TASK ITEM: Copy each line below in which the string "Quelles" occurs.

DATA FOR ANALYSIS:
*** Block opens ***

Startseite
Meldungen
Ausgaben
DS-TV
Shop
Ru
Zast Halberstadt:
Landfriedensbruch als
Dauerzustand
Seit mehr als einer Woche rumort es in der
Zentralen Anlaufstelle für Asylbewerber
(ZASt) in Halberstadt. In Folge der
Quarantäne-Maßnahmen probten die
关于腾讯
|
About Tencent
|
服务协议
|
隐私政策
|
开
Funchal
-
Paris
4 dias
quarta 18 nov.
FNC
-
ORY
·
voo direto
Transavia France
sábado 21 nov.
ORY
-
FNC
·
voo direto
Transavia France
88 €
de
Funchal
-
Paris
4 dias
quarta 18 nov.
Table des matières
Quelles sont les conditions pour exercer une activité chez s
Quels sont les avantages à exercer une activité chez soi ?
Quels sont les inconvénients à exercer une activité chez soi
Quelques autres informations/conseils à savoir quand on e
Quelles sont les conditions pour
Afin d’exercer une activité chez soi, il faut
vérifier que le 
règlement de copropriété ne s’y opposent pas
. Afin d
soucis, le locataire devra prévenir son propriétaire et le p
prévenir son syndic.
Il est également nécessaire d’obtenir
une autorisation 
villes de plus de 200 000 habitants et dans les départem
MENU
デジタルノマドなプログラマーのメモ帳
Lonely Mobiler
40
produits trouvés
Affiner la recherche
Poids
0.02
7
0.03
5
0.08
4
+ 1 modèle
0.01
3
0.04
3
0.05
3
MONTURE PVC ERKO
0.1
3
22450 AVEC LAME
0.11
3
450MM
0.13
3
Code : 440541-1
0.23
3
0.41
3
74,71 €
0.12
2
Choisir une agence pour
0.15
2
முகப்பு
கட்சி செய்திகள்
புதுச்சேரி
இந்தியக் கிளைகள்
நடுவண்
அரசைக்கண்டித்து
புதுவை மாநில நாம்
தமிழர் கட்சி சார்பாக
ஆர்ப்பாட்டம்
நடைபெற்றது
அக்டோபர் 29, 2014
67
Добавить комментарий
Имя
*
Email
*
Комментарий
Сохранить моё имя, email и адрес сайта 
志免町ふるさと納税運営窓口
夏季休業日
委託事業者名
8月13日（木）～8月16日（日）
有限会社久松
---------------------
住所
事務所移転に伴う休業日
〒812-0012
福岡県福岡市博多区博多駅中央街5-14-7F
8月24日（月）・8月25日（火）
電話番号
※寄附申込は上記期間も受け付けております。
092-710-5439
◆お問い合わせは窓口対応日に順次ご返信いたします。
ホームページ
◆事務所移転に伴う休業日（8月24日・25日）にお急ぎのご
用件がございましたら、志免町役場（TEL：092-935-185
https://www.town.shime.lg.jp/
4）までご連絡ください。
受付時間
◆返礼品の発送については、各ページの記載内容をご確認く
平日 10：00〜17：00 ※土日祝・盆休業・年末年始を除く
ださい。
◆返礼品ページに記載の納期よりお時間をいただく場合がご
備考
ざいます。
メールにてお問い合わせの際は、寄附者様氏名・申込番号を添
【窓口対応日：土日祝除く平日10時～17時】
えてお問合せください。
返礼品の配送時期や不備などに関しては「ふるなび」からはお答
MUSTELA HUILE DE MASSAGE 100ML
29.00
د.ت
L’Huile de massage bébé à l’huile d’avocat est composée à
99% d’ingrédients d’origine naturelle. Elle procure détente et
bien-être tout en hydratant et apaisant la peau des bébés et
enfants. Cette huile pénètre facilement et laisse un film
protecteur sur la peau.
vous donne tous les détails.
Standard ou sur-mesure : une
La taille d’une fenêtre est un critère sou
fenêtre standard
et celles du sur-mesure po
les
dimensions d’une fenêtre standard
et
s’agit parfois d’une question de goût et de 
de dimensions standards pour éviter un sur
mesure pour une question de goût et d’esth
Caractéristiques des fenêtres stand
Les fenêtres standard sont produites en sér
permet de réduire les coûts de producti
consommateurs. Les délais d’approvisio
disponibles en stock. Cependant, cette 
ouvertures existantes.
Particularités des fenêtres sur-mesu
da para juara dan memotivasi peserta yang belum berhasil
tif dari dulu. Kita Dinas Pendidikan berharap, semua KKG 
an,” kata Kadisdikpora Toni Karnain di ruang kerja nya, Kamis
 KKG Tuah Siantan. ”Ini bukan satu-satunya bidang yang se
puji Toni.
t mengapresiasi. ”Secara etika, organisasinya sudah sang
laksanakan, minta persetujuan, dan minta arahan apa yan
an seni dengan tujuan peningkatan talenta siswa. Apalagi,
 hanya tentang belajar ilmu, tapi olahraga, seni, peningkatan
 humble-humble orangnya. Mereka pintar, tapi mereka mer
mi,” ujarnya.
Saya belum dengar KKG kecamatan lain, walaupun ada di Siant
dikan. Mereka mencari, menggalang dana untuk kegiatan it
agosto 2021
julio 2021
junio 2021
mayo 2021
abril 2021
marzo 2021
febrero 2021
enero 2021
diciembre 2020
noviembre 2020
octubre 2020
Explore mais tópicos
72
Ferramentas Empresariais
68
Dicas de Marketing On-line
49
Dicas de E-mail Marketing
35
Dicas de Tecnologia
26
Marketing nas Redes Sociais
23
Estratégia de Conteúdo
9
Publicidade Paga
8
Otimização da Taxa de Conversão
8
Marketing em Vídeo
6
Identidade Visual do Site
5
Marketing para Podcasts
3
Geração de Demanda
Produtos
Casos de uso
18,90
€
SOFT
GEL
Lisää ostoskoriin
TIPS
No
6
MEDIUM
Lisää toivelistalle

*** Block closes ***

PROBLEM SOLUTION:
Quelles sont les conditions pour exercer une activité chez s
Quelles sont les conditions pour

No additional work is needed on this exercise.